Jacob’s encounter with God is struggle. Jacob certainly felt God’s presence, but not as a heart strangely warmed, but rather as his hip strangely rent. This news could be incredibly liberating for those in your congregation who find Christianity a bit too touchy feely. Encountering God in a quiet garden with bird song and a fluttering heart might sounds totally unappealing. But struggling with God in a high stakes, body-breaking wrestling match might be just the metaphor someone needs to want to begin a relationship with God. There is good news in Jacob’s story that he has grabbed ahold of God and is not fully aware of it. There is good news in the fact that the people of God take Jacob’s new name, Israel, “Struggles with God”, as their name.

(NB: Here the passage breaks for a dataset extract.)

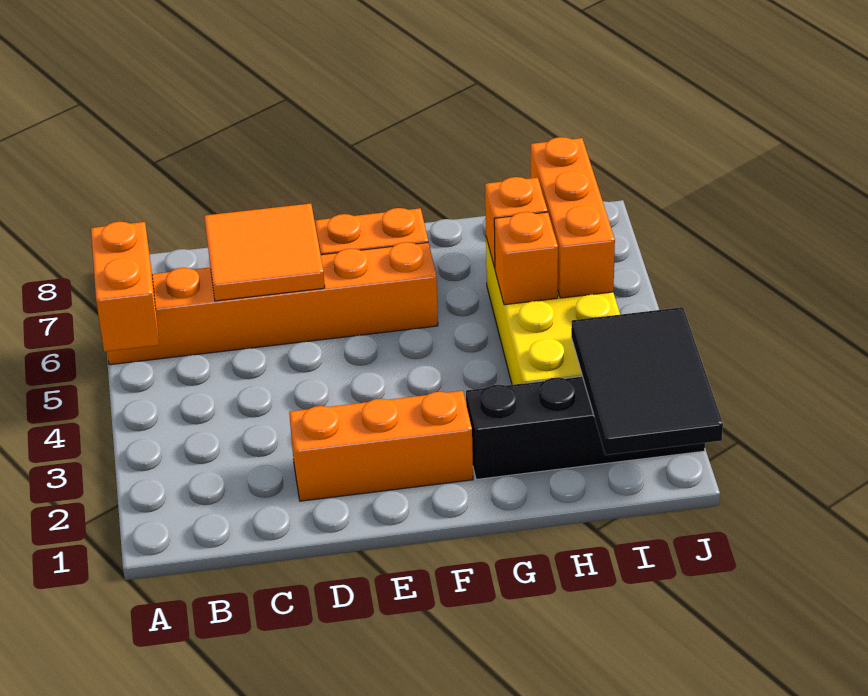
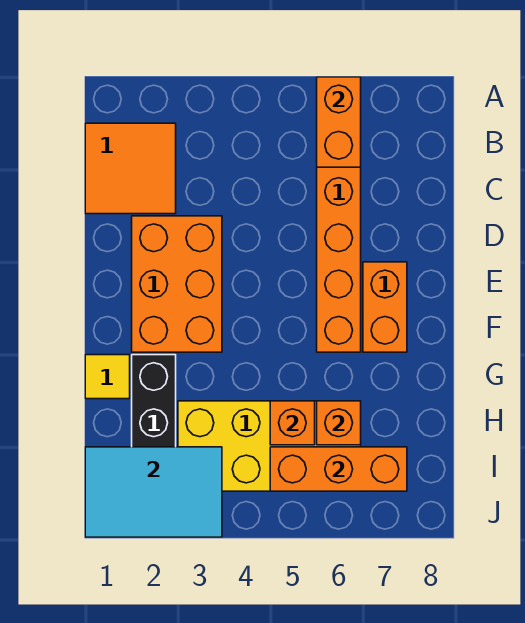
orange 1x2 brick [91,222,159,352] -> orange 1x2 brick turned to [317,77,361,167]
orange 2x2 tile [204,204,325,301] -> orange 2x2 tile moved to [85,123,176,214]
orange 1x3 brick [289,391,473,501] -> orange 2x3 brick [132,216,222,352]
none -> yellow 1x1 tile [85,355,130,399]
black 2x3 tile [571,307,723,455] -> cyan 2x3 tile [85,447,222,537]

Life with God is not going to be one long emotional high or chasing down one discreet spiritual experience after another. Rather life with God is about an ongoing struggle with what such a life with this strange God revealed in Jesus Christ demands of us.
Jacob’s encounter with God is ultimately grace. As stated above, Jacob is strange character: a trickster and deceiver. His life is not what we think of as exemplary. His head is filled not with how to become holier but rather safer. Yet God comes to him anyway. Jacob has not merited this divine wrestling match. He is certainly not looking for God. Yet God shows up to struggle with him nevertheless. God graciously allows Jacob to grab ahold of the divine, though Jacob has no idea what is going on. God gifts Jacob with a new name that forever alters not only Jacob’s destiny, but all of Jacob’s descendants as well.
Hopefully we can receive this as good and liberating news! Any personal encounter we have with God is ultimately grace: a gift. We cannot force it. We cannot earn it. God is not a genie. There is no lamp to rub to guarantee a life altering spiritual experience with God. We can be ready and expectant that God show up. We can earnestly pray and hope for God’s grace poured out into our lives. We can pursue the means of grace that make us more receptive to God. But at the end of the day, God is wild and untamed. We can ask for God’s name all we want, but what we may get as an answer is a broken hip and a new name. But perhaps those are exactly what we need from our next personal encounter with God.